Serving as a member of the yearly meeting staff includes ongoing learning as individuals and as a staff community. Staff meetings during any calendar year include collaboration and planning across departments, always with the Strategic Directions held at the center of our service to the yearly meeting. “Meetings for Learning” have included professional development topics and inclusion and belonging work together, and four times a year they are focused on Quakerism. The group of staff who plan these times actively listen for and collect topics of interest from colleagues. In May, our focus was on the testimonies in relationship with our lives and work.
Three queries offered by staff centered our morning and the variety of ways we explored Quaker testimonies:
- How do Friends uphold the different testimonies?
- How do we seek to uphold qualities like “simplicity” day by day? What about on a larger scale?
- How do you notice when you are falling out of alignment with the testimonies, and how do you respond to that feeling?
The morning program for all staff began with worship and reflection on the testimonies as a way we let our lives speak. Staff then gathered in small groups with excerpts from PYM Faith and Practice, to share and reflect on together. An example of one quotation considered:
127 …our testimonies are not a pre-packaged set of values. Our spiritual experience, our openness to being led and to living a guided life, leads us to a life we have little choice over. Testimony is the outflowing life we cannot help but lead.

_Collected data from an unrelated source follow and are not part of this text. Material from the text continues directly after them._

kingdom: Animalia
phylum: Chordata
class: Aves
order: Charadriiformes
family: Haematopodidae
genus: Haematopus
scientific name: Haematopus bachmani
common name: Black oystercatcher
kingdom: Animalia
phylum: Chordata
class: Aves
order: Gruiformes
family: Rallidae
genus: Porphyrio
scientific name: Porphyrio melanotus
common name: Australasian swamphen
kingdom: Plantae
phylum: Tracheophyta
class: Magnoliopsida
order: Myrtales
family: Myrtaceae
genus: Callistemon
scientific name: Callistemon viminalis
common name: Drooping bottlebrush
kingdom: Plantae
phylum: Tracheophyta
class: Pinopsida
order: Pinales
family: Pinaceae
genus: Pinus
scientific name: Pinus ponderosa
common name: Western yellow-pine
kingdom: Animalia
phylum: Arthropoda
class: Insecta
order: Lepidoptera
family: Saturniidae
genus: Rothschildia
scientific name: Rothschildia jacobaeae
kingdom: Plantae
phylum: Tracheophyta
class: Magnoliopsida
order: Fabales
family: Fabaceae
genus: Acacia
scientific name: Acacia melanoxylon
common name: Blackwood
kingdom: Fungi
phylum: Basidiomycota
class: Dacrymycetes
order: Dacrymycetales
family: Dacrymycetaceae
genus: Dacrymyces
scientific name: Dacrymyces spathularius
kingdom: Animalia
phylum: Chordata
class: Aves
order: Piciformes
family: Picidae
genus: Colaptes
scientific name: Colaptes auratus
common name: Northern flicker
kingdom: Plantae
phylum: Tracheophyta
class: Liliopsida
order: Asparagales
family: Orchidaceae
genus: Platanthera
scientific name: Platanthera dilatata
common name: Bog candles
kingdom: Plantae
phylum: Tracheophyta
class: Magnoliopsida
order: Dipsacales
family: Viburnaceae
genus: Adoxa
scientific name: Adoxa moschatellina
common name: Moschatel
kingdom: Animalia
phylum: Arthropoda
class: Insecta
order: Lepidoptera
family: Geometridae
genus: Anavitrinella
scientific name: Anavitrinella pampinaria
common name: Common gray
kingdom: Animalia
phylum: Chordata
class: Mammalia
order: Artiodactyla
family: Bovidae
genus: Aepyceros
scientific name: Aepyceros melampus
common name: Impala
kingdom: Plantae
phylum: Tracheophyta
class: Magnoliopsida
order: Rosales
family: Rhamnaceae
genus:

Ben Pink Dandelion (2014) from Philadelphia Yearly Meeting Faith and Practice (2018)
Poster-sized post-its were hung around the walls of the room, each with a testimony written on it. Small groups were invited to shift from discussion of advices in Faith and Practice to walk around the room and use the posters to reflect on where our staff work intersects with the testimonies and Quakerism as a lived faith. What follows are reflections from staff — with thanks to jess purvis, Office Administrator, for transcribing.
Equality was described as showing up in honoring the Light in everyone, which includes how we consider accessibility, hiring practices, and being intentional about how we create a work environment that meets all of us where we are and allows us to excel. It was reflected that in our staff community each staff member’s concerns/thoughts are listened to, and in the wider community of Friends in PYM we seek to meet youth where they are – inviting them into the community.
Reflecting on the testimony of peace, there were several affirmations of conflict transformation and the encouragement to hold awareness of the impact of both words and actions. In our work with families and the youth programs, the building of community that comes from fostering relationships has peace at its center. There was a reflection on the importance of encouraging staff to communicate their needs as a way to peace in our work environment, and a question: What can we do to heal rifts and mistrust between staff & the membership?
Simplicity and stewardship were approached in comments that relate both to the “everyday” work of the staff — streamlining processes, only purchasing what materials we need and reusing what we can, and responding to communications in a clear, concise way — and also in reflections on our work in a broader context of Quaker faith: reconsidering “plain language” today, being conscious when to listen and when to share, and releasing the things that are not about building spiritual community and expressing God. The advice to “take a deep breath” was written — encouragement to pause, listen. Reducing our carbon footprint was lifted up as a practice and goal, and staff acknowledge time as a resource to be stewarded with care (“How can we make the best use of volunteer time?), alongside stewarding institutional knowledge.
Reflections on the testimony of integrity followed a similar pattern of day-to-day and broader concerns, including the acknowledgement that centering the strategic directions is being true to the leadings of the body. Staff noted seeking intentionality and clarity in our use of time in meetings and on projects, and coming back to rightly ordered process in our work. In an area as specific as Development, seeing to nurture alignment with donor intent and Quaker life today, alongside in communications authentic messaging that reflects Quaker values. In our Youth Programs, staff seek to be open an dhonest in interactions with youth and families, to make space for their voices in programs and our wider yearly meeting community.
Community is clearly at the heart of our work across all departments and tasks, and this was a long list of reflections! Connecting meetings, individuals, and neighbors was named and affirmed by other comments next to it. Our work includes engaging all kinds of families and youth, supporting retreats for young adults, and fostering accessible information and communication technology. Elevating stories and events that increase a sense of belonging was affirmed, and an acknowledgement that we invite and value the contributions and gifts of Friends through various events, retreats, and worship sharing opportunities. Finally, the importance of the exercise itself was reflected — that we gather as staff to learn/explore/know each other better in our shared work.
The grounding in Quaker faith that we do together as a diverse staff brings us closer in community and flows outward in our relationships and work in the yearly meeting.